Edit the entries below by changing each "common name" to "vernacular name" and leaving every other word as it is.

Stored data entries
★ ★ ★ ★ ★ ★ ★
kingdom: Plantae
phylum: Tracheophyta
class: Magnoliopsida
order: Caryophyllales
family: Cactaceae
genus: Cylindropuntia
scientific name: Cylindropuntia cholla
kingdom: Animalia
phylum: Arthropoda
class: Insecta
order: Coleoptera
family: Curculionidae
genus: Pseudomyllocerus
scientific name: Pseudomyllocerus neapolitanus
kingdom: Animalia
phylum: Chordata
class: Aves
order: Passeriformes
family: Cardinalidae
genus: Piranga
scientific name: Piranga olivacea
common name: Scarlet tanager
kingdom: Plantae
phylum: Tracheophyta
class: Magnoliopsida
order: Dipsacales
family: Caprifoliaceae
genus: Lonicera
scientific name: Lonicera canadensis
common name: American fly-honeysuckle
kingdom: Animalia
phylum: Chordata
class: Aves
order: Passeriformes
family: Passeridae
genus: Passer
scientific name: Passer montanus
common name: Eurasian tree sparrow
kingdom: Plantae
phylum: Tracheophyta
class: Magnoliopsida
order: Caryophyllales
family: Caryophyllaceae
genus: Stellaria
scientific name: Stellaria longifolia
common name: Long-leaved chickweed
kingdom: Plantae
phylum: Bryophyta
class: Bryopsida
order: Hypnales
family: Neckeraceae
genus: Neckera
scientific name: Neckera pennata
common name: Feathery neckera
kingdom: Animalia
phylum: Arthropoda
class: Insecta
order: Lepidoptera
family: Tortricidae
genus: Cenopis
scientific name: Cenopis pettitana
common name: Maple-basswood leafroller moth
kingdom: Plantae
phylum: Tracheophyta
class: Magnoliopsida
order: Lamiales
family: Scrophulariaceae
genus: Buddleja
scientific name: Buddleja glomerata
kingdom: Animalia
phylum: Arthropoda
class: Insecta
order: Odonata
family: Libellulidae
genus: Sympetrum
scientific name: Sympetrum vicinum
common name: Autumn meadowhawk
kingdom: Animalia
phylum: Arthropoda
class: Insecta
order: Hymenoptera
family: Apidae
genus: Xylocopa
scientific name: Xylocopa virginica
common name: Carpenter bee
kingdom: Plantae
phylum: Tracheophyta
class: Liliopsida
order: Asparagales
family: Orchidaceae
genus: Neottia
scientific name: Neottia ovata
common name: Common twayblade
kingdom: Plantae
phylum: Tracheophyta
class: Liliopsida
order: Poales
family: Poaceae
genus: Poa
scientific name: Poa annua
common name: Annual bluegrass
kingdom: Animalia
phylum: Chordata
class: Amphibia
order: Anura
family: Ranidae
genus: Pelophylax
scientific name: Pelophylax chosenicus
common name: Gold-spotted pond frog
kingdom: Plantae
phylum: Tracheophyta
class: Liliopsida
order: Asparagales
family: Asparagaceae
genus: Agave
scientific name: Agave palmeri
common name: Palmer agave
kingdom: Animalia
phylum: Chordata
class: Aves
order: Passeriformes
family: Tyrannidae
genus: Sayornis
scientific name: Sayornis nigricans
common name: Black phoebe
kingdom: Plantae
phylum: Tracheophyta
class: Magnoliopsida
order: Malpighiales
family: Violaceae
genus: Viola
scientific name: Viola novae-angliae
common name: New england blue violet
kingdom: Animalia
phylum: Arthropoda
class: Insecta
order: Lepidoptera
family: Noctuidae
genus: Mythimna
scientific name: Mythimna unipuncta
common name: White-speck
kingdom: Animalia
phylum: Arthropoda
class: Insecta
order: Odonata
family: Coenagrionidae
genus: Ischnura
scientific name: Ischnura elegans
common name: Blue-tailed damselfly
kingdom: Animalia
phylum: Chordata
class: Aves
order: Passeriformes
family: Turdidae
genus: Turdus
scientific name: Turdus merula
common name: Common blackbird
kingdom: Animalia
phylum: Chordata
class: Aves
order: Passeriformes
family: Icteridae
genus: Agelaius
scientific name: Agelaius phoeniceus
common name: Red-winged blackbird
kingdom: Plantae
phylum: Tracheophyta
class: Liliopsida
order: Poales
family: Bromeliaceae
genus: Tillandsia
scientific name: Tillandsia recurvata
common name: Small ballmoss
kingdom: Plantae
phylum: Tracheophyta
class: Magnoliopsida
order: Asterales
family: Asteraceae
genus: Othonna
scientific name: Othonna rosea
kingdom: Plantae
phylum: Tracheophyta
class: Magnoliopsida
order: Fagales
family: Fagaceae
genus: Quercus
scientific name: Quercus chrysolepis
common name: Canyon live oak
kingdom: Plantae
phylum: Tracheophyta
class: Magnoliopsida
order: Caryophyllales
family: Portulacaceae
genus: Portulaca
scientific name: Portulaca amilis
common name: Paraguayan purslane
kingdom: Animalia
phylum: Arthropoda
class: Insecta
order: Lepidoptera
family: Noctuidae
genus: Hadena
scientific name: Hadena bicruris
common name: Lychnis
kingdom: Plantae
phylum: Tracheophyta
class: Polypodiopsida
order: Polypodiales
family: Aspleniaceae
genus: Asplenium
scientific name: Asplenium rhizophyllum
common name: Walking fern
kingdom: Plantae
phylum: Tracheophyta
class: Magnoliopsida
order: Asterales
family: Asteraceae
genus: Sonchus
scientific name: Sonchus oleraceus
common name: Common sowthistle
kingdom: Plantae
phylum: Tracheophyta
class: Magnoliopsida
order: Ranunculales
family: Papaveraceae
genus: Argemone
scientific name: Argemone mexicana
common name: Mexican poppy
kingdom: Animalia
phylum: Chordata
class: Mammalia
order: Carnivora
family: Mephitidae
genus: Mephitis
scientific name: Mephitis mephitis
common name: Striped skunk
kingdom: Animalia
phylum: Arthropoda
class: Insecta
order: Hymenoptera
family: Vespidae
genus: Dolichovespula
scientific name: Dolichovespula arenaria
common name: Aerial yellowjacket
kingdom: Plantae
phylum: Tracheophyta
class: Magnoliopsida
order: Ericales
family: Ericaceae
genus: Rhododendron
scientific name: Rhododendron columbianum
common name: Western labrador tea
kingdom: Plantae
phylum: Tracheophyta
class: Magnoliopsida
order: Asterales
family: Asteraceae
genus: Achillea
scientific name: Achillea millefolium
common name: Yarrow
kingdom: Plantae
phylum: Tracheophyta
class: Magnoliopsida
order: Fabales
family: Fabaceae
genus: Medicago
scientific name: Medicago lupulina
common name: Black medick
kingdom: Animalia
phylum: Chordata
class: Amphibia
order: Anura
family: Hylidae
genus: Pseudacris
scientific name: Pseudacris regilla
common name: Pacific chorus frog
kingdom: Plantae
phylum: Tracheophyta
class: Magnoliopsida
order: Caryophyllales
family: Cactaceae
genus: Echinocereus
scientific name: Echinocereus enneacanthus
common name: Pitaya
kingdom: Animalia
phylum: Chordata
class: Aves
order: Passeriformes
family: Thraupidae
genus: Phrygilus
★ ★ ★ ★ ★ ★ ★
Exercise solution:
kingdom: Plantae
phylum: Tracheophyta
class: Magnoliopsida
order: Caryophyllales
family: Cactaceae
genus: Cylindropuntia
scientific name: Cylindropuntia cholla
kingdom: Animalia
phylum: Arthropoda
class: Insecta
order: Coleoptera
family: Curculionidae
genus: Pseudomyllocerus
scientific name: Pseudomyllocerus neapolitanus
kingdom: Animalia
phylum: Chordata
class: Aves
order: Passeriformes
family: Cardinalidae
genus: Piranga
scientific name: Piranga olivacea
vernacular name: Scarlet tanager
kingdom: Plantae
phylum: Tracheophyta
class: Magnoliopsida
order: Dipsacales
family: Caprifoliaceae
genus: Lonicera
scientific name: Lonicera canadensis
vernacular name: American fly-honeysuckle
kingdom: Animalia
phylum: Chordata
class: Aves
order: Passeriformes
family: Passeridae
genus: Passer
scientific name: Passer montanus
vernacular name: Eurasian tree sparrow
kingdom: Plantae
phylum: Tracheophyta
class: Magnoliopsida
order: Caryophyllales
family: Caryophyllaceae
genus: Stellaria
scientific name: Stellaria longifolia
vernacular name: Long-leaved chickweed
kingdom: Plantae
phylum: Bryophyta
class: Bryopsida
order: Hypnales
family: Neckeraceae
genus: Neckera
scientific name: Neckera pennata
vernacular name: Feathery neckera
kingdom: Animalia
phylum: Arthropoda
class: Insecta
order: Lepidoptera
family: Tortricidae
genus: Cenopis
scientific name: Cenopis pettitana
vernacular name: Maple-basswood leafroller moth
kingdom: Plantae
phylum: Tracheophyta
class: Magnoliopsida
order: Lamiales
family: Scrophulariaceae
genus: Buddleja
scientific name: Buddleja glomerata
kingdom: Animalia
phylum: Arthropoda
class: Insecta
order: Odonata
family: Libellulidae
genus: Sympetrum
scientific name: Sympetrum vicinum
vernacular name: Autumn meadowhawk
kingdom: Animalia
phylum: Arthropoda
class: Insecta
order: Hymenoptera
family: Apidae
genus: Xylocopa
scientific name: Xylocopa virginica
vernacular name: Carpenter bee
kingdom: Plantae
phylum: Tracheophyta
class: Liliopsida
order: Asparagales
family: Orchidaceae
genus: Neottia
scientific name: Neottia ovata
vernacular name: Common twayblade
kingdom: Plantae
phylum: Tracheophyta
class: Liliopsida
order: Poales
family: Poaceae
genus: Poa
scientific name: Poa annua
vernacular name: Annual bluegrass
kingdom: Animalia
phylum: Chordata
class: Amphibia
order: Anura
family: Ranidae
genus: Pelophylax
scientific name: Pelophylax chosenicus
vernacular name: Gold-spotted pond frog
kingdom: Plantae
phylum: Tracheophyta
class: Liliopsida
order: Asparagales
family: Asparagaceae
genus: Agave
scientific name: Agave palmeri
vernacular name: Palmer agave
kingdom: Animalia
phylum: Chordata
class: Aves
order: Passeriformes
family: Tyrannidae
genus: Sayornis
scientific name: Sayornis nigricans
vernacular name: Black phoebe
kingdom: Plantae
phylum: Tracheophyta
class: Magnoliopsida
order: Malpighiales
family: Violaceae
genus: Viola
scientific name: Viola novae-angliae
vernacular name: New england blue violet
kingdom: Animalia
phylum: Arthropoda
class: Insecta
order: Lepidoptera
family: Noctuidae
genus: Mythimna
scientific name: Mythimna unipuncta
vernacular name: White-speck
kingdom: Animalia
phylum: Arthropoda
class: Insecta
order: Odonata
family: Coenagrionidae
genus: Ischnura
scientific name: Ischnura elegans
vernacular name: Blue-tailed damselfly
kingdom: Animalia
phylum: Chordata
class: Aves
order: Passeriformes
family: Turdidae
genus: Turdus
scientific name: Turdus merula
vernacular name: Common blackbird
kingdom: Animalia
phylum: Chordata
class: Aves
order: Passeriformes
family: Icteridae
genus: Agelaius
scientific name: Agelaius phoeniceus
vernacular name: Red-winged blackbird
kingdom: Plantae
phylum: Tracheophyta
class: Liliopsida
order: Poales
family: Bromeliaceae
genus: Tillandsia
scientific name: Tillandsia recurvata
vernacular name: Small ballmoss
kingdom: Plantae
phylum: Tracheophyta
class: Magnoliopsida
order: Asterales
family: Asteraceae
genus: Othonna
scientific name: Othonna rosea
kingdom: Plantae
phylum: Tracheophyta
class: Magnoliopsida
order: Fagales
family: Fagaceae
genus: Quercus
scientific name: Quercus chrysolepis
vernacular name: Canyon live oak
kingdom: Plantae
phylum: Tracheophyta
class: Magnoliopsida
order: Caryophyllales
family: Portulacaceae
genus: Portulaca
scientific name: Portulaca amilis
vernacular name: Paraguayan purslane
kingdom: Animalia
phylum: Arthropoda
class: Insecta
order: Lepidoptera
family: Noctuidae
genus: Hadena
scientific name: Hadena bicruris
vernacular name: Lychnis
kingdom: Plantae
phylum: Tracheophyta
class: Polypodiopsida
order: Polypodiales
family: Aspleniaceae
genus: Asplenium
scientific name: Asplenium rhizophyllum
vernacular name: Walking fern
kingdom: Plantae
phylum: Tracheophyta
class: Magnoliopsida
order: Asterales
family: Asteraceae
genus: Sonchus
scientific name: Sonchus oleraceus
vernacular name: Common sowthistle
kingdom: Plantae
phylum: Tracheophyta
class: Magnoliopsida
order: Ranunculales
family: Papaveraceae
genus: Argemone
scientific name: Argemone mexicana
vernacular name: Mexican poppy
kingdom: Animalia
phylum: Chordata
class: Mammalia
order: Carnivora
family: Mephitidae
genus: Mephitis
scientific name: Mephitis mephitis
vernacular name: Striped skunk
kingdom: Animalia
phylum: Arthropoda
class: Insecta
order: Hymenoptera
family: Vespidae
genus: Dolichovespula
scientific name: Dolichovespula arenaria
vernacular name: Aerial yellowjacket
kingdom: Plantae
phylum: Tracheophyta
class: Magnoliopsida
order: Ericales
family: Ericaceae
genus: Rhododendron
scientific name: Rhododendron columbianum
vernacular name: Western labrador tea
kingdom: Plantae
phylum: Tracheophyta
class: Magnoliopsida
order: Asterales
family: Asteraceae
genus: Achillea
scientific name: Achillea millefolium
vernacular name: Yarrow
kingdom: Plantae
phylum: Tracheophyta
class: Magnoliopsida
order: Fabales
family: Fabaceae
genus: Medicago
scientific name: Medicago lupulina
vernacular name: Black medick
kingdom: Animalia
phylum: Chordata
class: Amphibia
order: Anura
family: Hylidae
genus: Pseudacris
scientific name: Pseudacris regilla
vernacular name: Pacific chorus frog
kingdom: Plantae
phylum: Tracheophyta
class: Magnoliopsida
order: Caryophyllales
family: Cactaceae
genus: Echinocereus
scientific name: Echinocereus enneacanthus
vernacular name: Pitaya
kingdom: Animalia
phylum: Chordata
class: Aves
order: Passeriformes
family: Thraupidae
genus: Phrygilus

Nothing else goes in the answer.